Try to establish what the job entails and the key skills required. This information is normally available in the advertisement or job description. Consider your jobs, experiences, achievements and even hobbies to see how you can use them to demonstrate that you match each core requirement or skill. The Unifrog CV Builder allows you to keep your achievements and work experience on file. You can choose which points to include at the click of a button, which makes tailoring your CV much easier.
“In my role as a receptionist for a local hairdresser, I learnt excellent customer service skills both in person and over the telephone.”
“As well as teaching me how to manage my time effectively, starring in my theatre company’s performance this term has developed my confidence in public speaking.”

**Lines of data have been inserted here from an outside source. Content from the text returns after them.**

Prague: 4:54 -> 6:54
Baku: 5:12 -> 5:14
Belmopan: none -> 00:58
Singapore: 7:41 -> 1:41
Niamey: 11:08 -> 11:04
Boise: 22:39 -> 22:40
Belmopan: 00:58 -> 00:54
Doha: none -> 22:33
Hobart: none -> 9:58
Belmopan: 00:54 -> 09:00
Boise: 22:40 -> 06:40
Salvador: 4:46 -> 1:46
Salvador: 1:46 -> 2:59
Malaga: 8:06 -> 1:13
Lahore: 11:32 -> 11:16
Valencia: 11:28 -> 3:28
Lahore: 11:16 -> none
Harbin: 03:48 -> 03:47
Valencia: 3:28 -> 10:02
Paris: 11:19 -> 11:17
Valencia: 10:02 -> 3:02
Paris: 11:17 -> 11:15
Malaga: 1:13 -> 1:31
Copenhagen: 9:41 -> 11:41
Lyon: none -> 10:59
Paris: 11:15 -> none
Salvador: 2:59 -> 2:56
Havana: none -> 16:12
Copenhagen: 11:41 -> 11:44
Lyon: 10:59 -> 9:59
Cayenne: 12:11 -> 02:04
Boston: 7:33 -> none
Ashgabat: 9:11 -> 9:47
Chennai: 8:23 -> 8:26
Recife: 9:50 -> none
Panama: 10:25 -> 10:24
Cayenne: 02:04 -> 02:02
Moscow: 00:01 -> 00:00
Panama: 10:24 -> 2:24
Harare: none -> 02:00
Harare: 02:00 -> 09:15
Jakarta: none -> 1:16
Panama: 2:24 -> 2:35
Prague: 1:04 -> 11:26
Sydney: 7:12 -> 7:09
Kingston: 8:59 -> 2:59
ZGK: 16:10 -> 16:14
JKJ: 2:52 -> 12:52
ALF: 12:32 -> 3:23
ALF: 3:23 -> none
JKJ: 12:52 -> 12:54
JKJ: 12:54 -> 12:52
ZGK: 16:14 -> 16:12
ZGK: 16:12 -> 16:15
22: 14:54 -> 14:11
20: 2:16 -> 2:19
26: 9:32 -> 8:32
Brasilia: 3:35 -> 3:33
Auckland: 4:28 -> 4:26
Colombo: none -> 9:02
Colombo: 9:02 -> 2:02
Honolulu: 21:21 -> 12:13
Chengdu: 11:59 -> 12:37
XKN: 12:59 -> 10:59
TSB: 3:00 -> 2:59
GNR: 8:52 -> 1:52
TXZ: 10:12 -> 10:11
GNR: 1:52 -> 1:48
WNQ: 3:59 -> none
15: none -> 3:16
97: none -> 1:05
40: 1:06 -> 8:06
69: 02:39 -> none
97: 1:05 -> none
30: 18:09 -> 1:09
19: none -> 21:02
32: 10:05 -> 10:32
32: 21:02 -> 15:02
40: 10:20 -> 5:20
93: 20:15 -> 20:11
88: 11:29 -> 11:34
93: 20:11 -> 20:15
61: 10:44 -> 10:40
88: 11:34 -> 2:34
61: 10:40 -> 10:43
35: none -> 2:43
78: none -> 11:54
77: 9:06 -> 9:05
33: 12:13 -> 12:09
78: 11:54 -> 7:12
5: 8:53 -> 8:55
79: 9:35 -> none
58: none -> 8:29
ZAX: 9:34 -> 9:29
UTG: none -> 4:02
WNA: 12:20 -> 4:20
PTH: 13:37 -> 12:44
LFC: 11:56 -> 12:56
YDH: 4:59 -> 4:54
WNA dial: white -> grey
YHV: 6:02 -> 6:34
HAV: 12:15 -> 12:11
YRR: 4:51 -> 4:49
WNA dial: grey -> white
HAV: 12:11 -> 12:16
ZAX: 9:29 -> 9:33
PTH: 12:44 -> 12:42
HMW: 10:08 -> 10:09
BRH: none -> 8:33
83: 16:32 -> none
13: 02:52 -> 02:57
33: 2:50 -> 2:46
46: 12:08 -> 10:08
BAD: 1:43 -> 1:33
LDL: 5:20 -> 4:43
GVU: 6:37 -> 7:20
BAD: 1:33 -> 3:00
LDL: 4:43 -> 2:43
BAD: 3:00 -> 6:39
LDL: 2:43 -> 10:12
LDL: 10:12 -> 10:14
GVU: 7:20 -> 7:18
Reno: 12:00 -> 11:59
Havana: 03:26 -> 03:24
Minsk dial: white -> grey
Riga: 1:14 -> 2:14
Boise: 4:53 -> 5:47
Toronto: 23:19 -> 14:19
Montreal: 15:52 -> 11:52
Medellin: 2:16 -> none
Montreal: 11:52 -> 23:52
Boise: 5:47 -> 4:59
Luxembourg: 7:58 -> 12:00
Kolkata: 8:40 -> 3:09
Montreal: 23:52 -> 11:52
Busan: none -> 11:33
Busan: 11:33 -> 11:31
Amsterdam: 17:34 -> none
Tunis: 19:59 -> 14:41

It's a good idea to review your CV on a regular basis and add any new skills or experiences after every new career development or notable achievement in your job. In this way, when you come to apply for a job, you will find yourself prepared with all the relevant information, rather than desperately trying to remember a distant work experience placement or exactly what your involvement was in the big sales project last year.
- Be assertive
This is your chance to sell yourself to an employer so don’t be afraid to highlight your achievements. Use assertive and positive language such as "developed", "organised" or "achieved" and remember to claim your achievements as your own, using ‘I’ rather than ‘we’.
Instead of: I helped lead the team and we were lucky enough to be given first place
Try: I was responsible for the team; under my leadership, we achieved first place.
- Be interesting
The ‘hobbies and interests’ section of your CV is not simply something to fill up space - it’s another valuable chance to sell yourself. Avoid including passive interests like watching TV or playing video games. Instead, mention activities which have helped you develop skills or learn something new.
Instead of: I really like reading
Try: I enjoy reading, particularly historical novels that focus on Victorian England.